Gibbs Free Energy for Incompressible Substances
Theoretical Background
-
Definition of Gibbs free energy: \(G = H - TS\)
-
Differential form: \(dG = V\,dp - S\,dT\)
-
For an isothermal process ($dT = 0$): \(dG = V\,dp\)
-
If the substance is incompressible (constant $V$): \(\Delta G = V\,(p_2 - p_1)\)
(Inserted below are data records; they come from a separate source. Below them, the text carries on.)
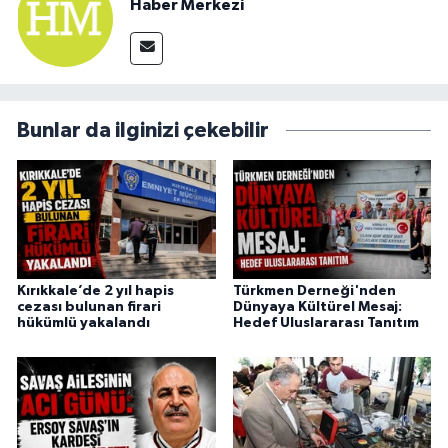
Haber Merkezi
Bunlar da ilginizi çekebilir
Kırıkkale’de 2 yıl hapis
Türkmen Derneği'nden
cezası bulunan firari
Dünyaya Kültürel Mesaj:
hükümlü yakalandı
Hedef Uluslararası Tanıtım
š This shows that for liquids and solids, pressure has a linear effect on Gibbs free energy, unlike gases where the relation is logarithmic.
Exercise
For 1.00 L of liquid water at $25^\circ C$, calculate the change in Gibbs free energy when pressure increases from 1 bar to 100 bar, assuming water is incompressible with molar volume $V_m = 18.0 \times 10^{-6}\, m^3 mol^{-1}$.
Step-by-Step Solution
Step 1. Number of moles
From the total volume and the molar volume:
\(n = \frac{V}{V_m} = \frac{1.00 \times 10^{-3}\, m^3}{18.0 \times 10^{-6}\, m^3 mol^{-1}} = 55.6\, mol\)
Step 2. Pressure change
\(\Delta p = p_2 - p_1 = (100 - 1)\, bar = 99\, bar\)
Convert to SI units:
\(1\, bar = 10^5\, Pa \quad \Rightarrow \quad \Delta p = 99 \times 10^5 = 9.9 \times 10^6\, Pa\)
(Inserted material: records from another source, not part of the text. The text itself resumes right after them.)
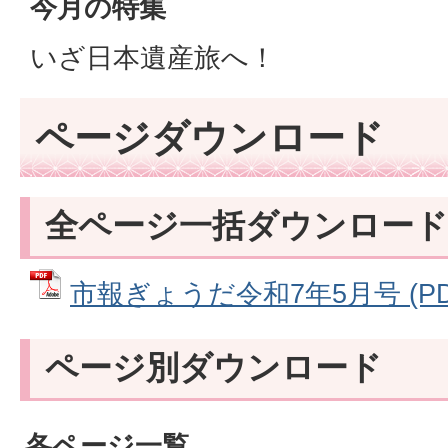
今月の特集
いざ日本遺産旅へ！
ページダウンロード
全ページ一括ダウンロード
市報ぎょうだ令和7年5月号 (PDF
ページ別ダウンロード
各ページ一覧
Step 3. Gibbs free energy change
Use $\Delta G = n V_m \Delta p$:
\(\Delta G = (55.6)(18.0 \times 10^{-6})(9.9 \times 10^6)\, J\)
Final Answer:
\(\Delta G \approx 9.9\, kJ\)
Notes
- The calculation shows that for liquids, $\Delta G$ is proportional to the pressure change.
- Even a large increase in pressure (from 1 bar to 100 bar) only changes $\Delta G$ by a few kJ because the molar volume is small.
- For gases, the relation is instead: \(G = G^\circ + RT \ln \frac{p}{p^\circ}\) which grows logarithmically with $p$.
- This distinction explains why pressure strongly influences gas equilibria, but has only minor effects on liquid or solid phases.